— start of Document —
Get people to stop improperly using AT_ASSERT #20287

ezyang · 2019-05-08T21:05:52Z

Somehow, we have ended up in a situation where a lot of people in the PyTorch codebase are using AT_ASSERT when they should be using AT_CHECK (just do a grep for AT_ASSERT in aten/src/ATen/native, I audited the first five files and every occurrence of AT_ASSERT was wrong). Just to review the intended semantics:

AT_ASSERT means "internal error, someone on the PyTorch dev team fucked up." If an AT_ASSERT triggers, that's a bug, and you should report a bug to PyTorch. In fact, the error message on AT_ASSERT says exactly this.
AT_CHECK means "user error, report a message to the user." Users might trigger AT_CHECK and that's fine, it just means they misused the API. Give them a nice, human-friendly message, and let them try something else in their Jupyter session, whatever,

Use of AT_ASSERT when you mean AT_CHECK is bad for a few reasons:

At some point in the future, we may legitimately want to add a compilation mode that disables asserts (since, in principle, they should never be triggered). We cannot do this if half of the asserts are legitimate user input validation checks; disabling them will lead to hard to understand crashes on this "optimized" build.
When an improperly tagged AT_ASSERT fails, we get spurious bug reports where users report a bug to PyTorch, because the error message told them to. Examples: C++ API, IValue toTensor() didn't work #13503, Tensor type mismatch, caller expects elements to be int, while tensor contains float #13052, isTensorList() ASSERT FAILED #17911
I hate it!

Let's do some renaming to make the distinction clearer.

We propose the final state be just two macros (I'm lying; there's also an IndexError macro; I intend to preserve it but most people won't use it):

AT_INTERNAL_ASSERT(cond, ...); // panic if cond is not true; with optional message after
AT_CHECK(cond, ...); // error if cond is not true; with optional message after

Translation guide:

AT_ASSERT(cond) ==> AT_INTERNAL_ASSERT(cond)
AT_ASSERTM(cond, msg) ==> AT_INTERNAL_ASSERT(cond, msg)
— end of Document —
— start of Material —
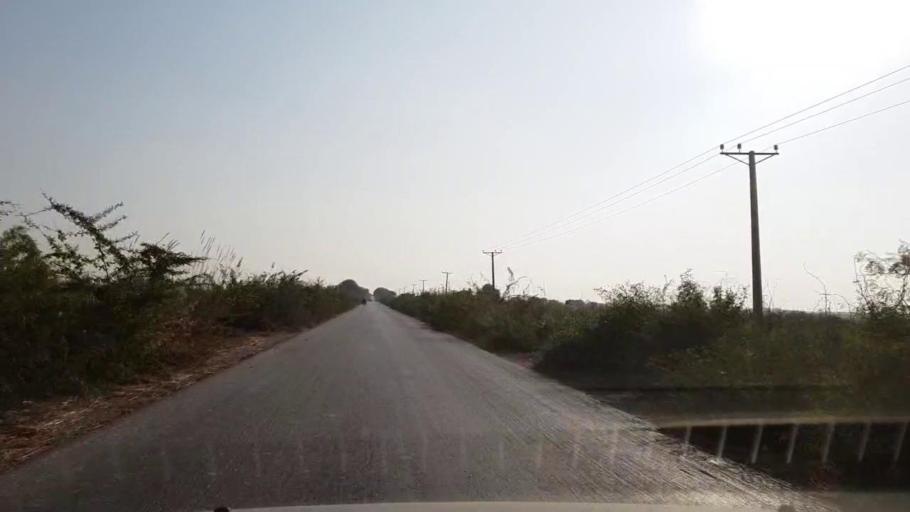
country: PK
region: Sindh
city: Bulri
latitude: 24.8807
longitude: 68.3414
— end of Material —
### What to work on
1/ Answer these from the issue:
(a) In which directory does the issue suggest grepping for AT_ASSERT?
(b) What does AT_CHECK mean according to the issue?
(c) Which macro call does the translation guide give as the replacement for AT_ASSERTM(cond, msg)?
2/ Duplicate the issue from "When an improperly" up to and including "msg) ==> AT_INTERNAL_ASSERT(cond, msg)".
The records play no part in the work on the issue.

### Task-by-task solutions
1/
(a) aten/src/ATen/native
(b) "user error, report a message to the user."
(c) AT_INTERNAL_ASSERT(cond, msg)

2/
When an improperly tagged AT_ASSERT fails, we get spurious bug reports where users report a bug to PyTorch, because the error message told them to. Examples: C++ API, IValue toTensor() didn't work #13503, Tensor type mismatch, caller expects elements to be int, while tensor contains float #13052, isTensorList() ASSERT FAILED #17911
I hate it!

Let's do some renaming to make the distinction clearer.

We propose the final state be just two macros (I'm lying; there's also an IndexError macro; I intend to preserve it but most people won't use it):

AT_INTERNAL_ASSERT(cond, ...); // panic if cond is not true; with optional message after
AT_CHECK(cond, ...); // error if cond is not true; with optional message after

Translation guide:

AT_ASSERT(cond) ==> AT_INTERNAL_ASSERT(cond)
AT_ASSERTM(cond, msg) ==> AT_INTERNAL_ASSERT(cond, msg)